Mária PALLAI, La reconnaissance dans En attendant Godot de Beckett > 225

 

Au premier égard, l’interprétation du terme de reconnaissance, mot courant

dans le langage quotidien, ne semble pas poser de problème : la reconnaissance

est « l’acte de juger qu’un objet a été déjà connu » ou, autrement, « processus,

par lequel une représentation mentale actuelle est reconnue comme trace du

passé ». Or, son utilisation en tant que terme technique littéraire demande

quelques précisions au préalable. Souriau le rapproche d’agnition et

d’anagnorise, termes de la dramaturgie classique. En parlant de l’anagnorise, il

renvoie à la Poétique d’Aristote où le terme est défini en tant que « passage de

l’ignorance à la connaissance, un changement ou vers l’amitié, ou vers la

haine, de ceux qui sont soumis au bonheur ou au malheur ». Or, la traduction

de Michel Magnien donne le mot « reconnaissance » en ce même endroit de la

Poétique : « La reconnaissance – son nom même l’indique – est le

retournement qui conduit de l’ignorance à la connaissance… ». (Aristote,

ch. XI, p. 120) Pour Souriau, le sens de reconnaissance est interprété comme

« révélation portant sur l’identité du personnage », ce qui serait en fait une

des significations propres d’agnition, troisième terme du trio synonymique.

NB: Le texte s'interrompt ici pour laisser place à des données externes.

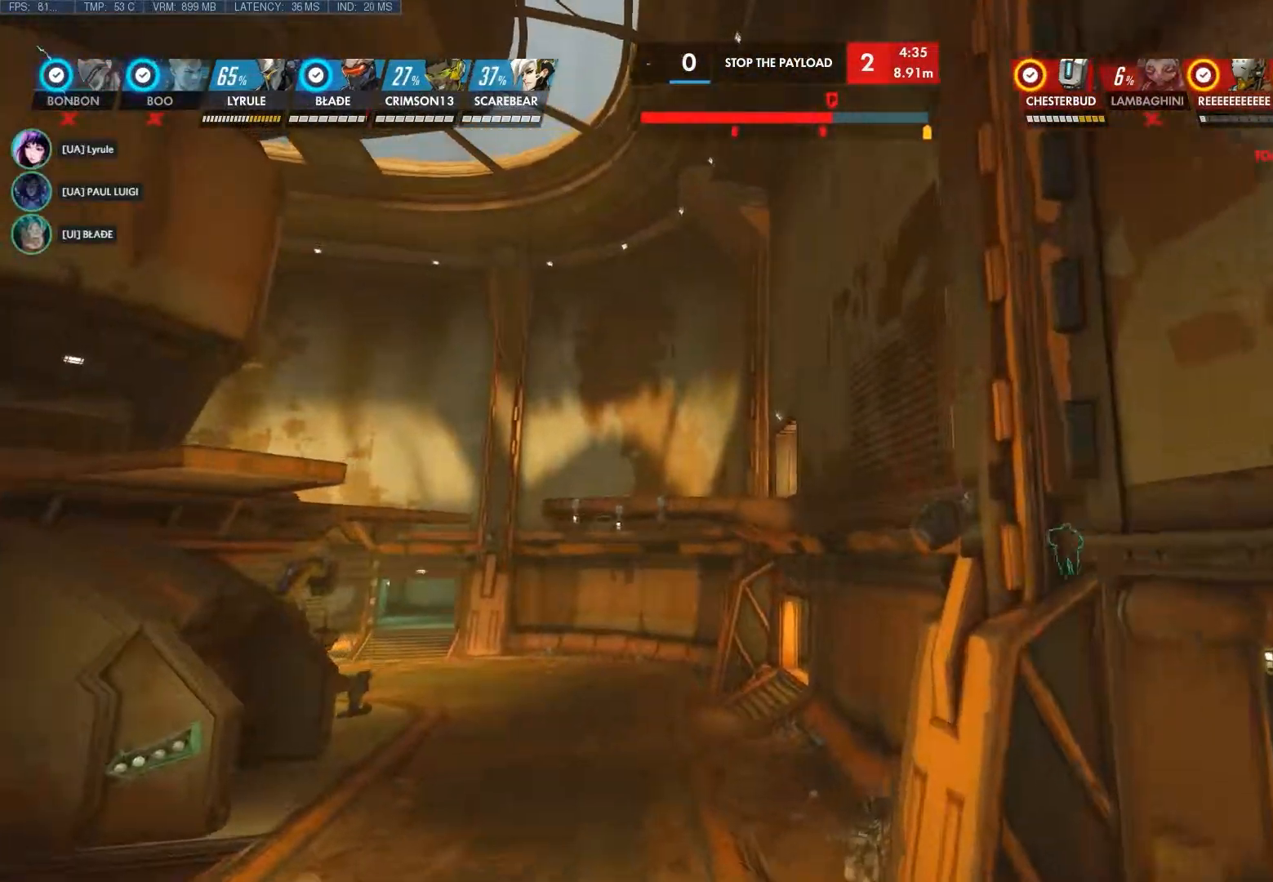
{"keys": ["shift", "w"], "mouse": [], "events": []}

En ce qui nous concerne, nous prenons, ici, le terme de reconnaissance dans

un sens élargi, qui veut dire non seulement révélation de l’identité d’un

personnage, mais aussi d’autres types de révélations d’une vérité modifiant les

relations interpersonnelles et/ou transformant profondément la situation

dramatique. Nous partons de l’hypothèse que, relativement à une pièce du

« nouveau théâtre » des années 1950, l’examen du phénomène de la

reconnaissance, dont les origines remontent en France à la dramaturgie

classique, est susceptible de nous offrir l’occasion de faire d’intéressantes

observations sur certains traits caractéristiques de la nouvelle dramaturgie du

XXe siècle. Cela nous permet en même temps de nous interroger sur la manière

dont la reconnaissance en tant que procédé dramaturgique peut s’intégrer dans

l’univers particulier d’un des chefs-d’oeuvre de la littérature dramatique du XXe

siècle, en l’occurrence le Godot de Beckett.